## Aim of the task
Report each line of the saved entries below that contains the string "chuyên", copying the line in full. Case counts.

(Saved entries)
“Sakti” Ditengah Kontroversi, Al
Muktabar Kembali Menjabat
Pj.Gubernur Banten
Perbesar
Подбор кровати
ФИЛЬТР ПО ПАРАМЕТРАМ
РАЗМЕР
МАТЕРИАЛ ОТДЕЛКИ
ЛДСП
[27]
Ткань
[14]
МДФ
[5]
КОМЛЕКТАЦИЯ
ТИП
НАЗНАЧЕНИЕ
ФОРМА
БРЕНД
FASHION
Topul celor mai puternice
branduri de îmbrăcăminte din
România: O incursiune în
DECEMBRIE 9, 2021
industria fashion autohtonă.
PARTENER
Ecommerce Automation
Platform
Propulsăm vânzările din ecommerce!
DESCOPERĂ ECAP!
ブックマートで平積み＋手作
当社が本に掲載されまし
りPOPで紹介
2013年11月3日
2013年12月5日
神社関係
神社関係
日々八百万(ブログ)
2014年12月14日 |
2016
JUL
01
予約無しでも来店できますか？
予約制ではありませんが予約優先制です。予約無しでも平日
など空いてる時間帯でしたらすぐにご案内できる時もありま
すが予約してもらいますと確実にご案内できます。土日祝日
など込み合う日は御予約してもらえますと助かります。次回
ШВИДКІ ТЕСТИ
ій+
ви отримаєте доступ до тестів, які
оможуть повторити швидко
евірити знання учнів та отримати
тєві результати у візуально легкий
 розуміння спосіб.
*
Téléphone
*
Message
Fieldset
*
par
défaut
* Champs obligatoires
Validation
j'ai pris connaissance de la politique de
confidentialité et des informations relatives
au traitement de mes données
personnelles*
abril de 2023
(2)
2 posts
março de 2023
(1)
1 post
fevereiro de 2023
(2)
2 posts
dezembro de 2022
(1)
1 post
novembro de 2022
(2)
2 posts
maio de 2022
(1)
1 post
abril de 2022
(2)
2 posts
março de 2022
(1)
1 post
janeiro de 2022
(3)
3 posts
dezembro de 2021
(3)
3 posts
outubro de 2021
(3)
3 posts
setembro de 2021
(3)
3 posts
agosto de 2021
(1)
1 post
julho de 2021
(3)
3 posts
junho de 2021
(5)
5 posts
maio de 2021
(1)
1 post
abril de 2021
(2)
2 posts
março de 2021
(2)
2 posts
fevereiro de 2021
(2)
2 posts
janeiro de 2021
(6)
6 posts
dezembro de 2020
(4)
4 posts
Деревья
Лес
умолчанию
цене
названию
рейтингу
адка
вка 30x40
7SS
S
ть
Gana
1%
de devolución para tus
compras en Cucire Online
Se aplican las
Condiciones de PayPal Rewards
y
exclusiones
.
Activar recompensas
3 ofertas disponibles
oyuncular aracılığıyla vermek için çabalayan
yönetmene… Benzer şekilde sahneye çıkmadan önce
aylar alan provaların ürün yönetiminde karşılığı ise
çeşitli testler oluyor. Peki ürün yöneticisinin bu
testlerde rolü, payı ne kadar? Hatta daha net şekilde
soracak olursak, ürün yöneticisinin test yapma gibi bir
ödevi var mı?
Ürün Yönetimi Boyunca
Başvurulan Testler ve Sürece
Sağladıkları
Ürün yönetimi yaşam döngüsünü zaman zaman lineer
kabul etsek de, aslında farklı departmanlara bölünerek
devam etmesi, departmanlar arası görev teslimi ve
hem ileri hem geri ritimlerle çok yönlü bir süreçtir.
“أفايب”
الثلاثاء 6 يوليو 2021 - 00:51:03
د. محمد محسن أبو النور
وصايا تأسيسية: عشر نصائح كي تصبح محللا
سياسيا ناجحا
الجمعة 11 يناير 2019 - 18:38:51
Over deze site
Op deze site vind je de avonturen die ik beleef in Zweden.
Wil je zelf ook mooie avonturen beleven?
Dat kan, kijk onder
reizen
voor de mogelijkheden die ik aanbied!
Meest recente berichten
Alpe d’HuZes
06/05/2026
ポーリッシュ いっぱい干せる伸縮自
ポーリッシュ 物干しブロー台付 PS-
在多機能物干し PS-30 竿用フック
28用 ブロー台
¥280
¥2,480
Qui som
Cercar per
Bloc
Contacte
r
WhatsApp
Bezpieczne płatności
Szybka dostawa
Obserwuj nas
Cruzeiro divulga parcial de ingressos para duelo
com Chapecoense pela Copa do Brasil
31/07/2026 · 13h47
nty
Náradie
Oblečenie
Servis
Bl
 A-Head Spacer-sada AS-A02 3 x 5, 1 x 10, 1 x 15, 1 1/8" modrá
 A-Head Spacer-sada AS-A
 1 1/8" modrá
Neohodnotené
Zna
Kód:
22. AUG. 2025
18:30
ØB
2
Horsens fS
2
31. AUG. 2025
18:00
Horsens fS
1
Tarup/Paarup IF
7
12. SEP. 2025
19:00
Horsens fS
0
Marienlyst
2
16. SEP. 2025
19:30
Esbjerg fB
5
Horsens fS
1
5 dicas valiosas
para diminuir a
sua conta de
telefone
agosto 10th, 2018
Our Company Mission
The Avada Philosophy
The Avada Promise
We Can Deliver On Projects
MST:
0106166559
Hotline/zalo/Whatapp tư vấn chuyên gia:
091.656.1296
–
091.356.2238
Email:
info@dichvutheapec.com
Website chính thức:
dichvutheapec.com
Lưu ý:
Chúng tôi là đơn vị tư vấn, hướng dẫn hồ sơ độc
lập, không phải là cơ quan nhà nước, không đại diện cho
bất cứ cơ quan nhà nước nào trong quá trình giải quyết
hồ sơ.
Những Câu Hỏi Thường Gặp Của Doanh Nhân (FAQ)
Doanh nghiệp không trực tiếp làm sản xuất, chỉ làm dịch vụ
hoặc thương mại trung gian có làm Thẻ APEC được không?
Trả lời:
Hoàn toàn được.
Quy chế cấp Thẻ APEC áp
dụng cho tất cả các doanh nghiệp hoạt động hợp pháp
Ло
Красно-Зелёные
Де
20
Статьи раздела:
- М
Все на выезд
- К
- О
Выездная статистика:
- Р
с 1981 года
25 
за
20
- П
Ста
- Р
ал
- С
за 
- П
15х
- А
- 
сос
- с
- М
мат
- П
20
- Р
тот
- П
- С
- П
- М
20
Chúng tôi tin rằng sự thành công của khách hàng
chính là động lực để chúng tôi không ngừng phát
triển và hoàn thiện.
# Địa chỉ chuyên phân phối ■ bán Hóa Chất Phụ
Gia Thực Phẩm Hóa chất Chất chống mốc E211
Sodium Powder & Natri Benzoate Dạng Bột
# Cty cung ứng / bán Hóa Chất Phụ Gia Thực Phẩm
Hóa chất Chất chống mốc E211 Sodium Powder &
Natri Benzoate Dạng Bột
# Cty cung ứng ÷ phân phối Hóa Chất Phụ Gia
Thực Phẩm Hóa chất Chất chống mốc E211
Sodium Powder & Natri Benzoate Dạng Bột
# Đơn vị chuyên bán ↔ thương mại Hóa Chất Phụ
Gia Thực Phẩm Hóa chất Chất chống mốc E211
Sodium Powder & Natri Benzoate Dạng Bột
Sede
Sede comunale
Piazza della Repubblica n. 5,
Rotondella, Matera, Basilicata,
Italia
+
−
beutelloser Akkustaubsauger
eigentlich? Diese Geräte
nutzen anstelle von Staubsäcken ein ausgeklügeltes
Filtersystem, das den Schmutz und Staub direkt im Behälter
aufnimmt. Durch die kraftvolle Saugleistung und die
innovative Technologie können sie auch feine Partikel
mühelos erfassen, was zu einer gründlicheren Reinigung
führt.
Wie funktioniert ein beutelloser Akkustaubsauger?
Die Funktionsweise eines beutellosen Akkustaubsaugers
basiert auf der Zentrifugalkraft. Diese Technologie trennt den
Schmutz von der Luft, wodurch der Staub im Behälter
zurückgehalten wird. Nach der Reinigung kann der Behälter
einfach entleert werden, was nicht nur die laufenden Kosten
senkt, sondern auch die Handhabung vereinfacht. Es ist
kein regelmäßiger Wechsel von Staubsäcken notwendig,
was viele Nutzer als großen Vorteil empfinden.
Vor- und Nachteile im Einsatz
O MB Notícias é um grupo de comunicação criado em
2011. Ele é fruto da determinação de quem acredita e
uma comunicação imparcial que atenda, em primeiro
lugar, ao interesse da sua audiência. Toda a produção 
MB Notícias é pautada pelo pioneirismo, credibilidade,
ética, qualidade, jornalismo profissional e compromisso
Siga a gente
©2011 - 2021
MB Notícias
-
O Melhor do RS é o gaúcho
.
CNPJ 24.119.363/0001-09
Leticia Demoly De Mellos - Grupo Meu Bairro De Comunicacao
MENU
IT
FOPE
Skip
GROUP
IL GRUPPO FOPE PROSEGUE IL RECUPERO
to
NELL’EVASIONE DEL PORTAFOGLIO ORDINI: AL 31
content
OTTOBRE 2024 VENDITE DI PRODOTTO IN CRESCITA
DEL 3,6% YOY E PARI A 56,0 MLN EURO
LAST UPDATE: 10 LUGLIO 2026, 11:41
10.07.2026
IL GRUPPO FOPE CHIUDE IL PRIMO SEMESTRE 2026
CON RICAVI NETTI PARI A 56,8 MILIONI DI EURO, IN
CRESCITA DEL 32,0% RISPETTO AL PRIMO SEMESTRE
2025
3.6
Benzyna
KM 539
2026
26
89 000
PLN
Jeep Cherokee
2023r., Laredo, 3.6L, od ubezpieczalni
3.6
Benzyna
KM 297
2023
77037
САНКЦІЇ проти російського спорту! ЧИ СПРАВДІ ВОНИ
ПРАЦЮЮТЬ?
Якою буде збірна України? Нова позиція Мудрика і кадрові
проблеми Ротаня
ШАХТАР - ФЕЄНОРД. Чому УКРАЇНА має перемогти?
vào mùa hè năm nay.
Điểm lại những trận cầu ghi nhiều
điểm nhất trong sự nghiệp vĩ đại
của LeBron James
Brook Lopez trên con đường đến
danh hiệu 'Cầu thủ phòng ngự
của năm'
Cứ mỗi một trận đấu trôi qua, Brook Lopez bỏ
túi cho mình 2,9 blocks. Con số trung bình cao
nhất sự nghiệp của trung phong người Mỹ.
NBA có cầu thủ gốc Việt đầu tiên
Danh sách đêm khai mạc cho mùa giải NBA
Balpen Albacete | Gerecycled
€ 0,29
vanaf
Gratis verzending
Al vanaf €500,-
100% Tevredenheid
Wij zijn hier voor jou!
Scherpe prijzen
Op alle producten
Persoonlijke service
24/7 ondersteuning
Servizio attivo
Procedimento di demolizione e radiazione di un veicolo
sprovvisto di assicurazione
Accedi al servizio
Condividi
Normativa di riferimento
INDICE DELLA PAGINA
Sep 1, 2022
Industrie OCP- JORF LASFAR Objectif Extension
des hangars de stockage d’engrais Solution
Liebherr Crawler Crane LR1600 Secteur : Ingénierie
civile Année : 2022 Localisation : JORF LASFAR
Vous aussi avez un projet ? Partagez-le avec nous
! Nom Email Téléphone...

## Exercise response
Hotline/zalo/Whatapp tư vấn chuyên gia:
# Địa chỉ chuyên phân phối ■ bán Hóa Chất Phụ
# Đơn vị chuyên bán ↔ thương mại Hóa Chất Phụ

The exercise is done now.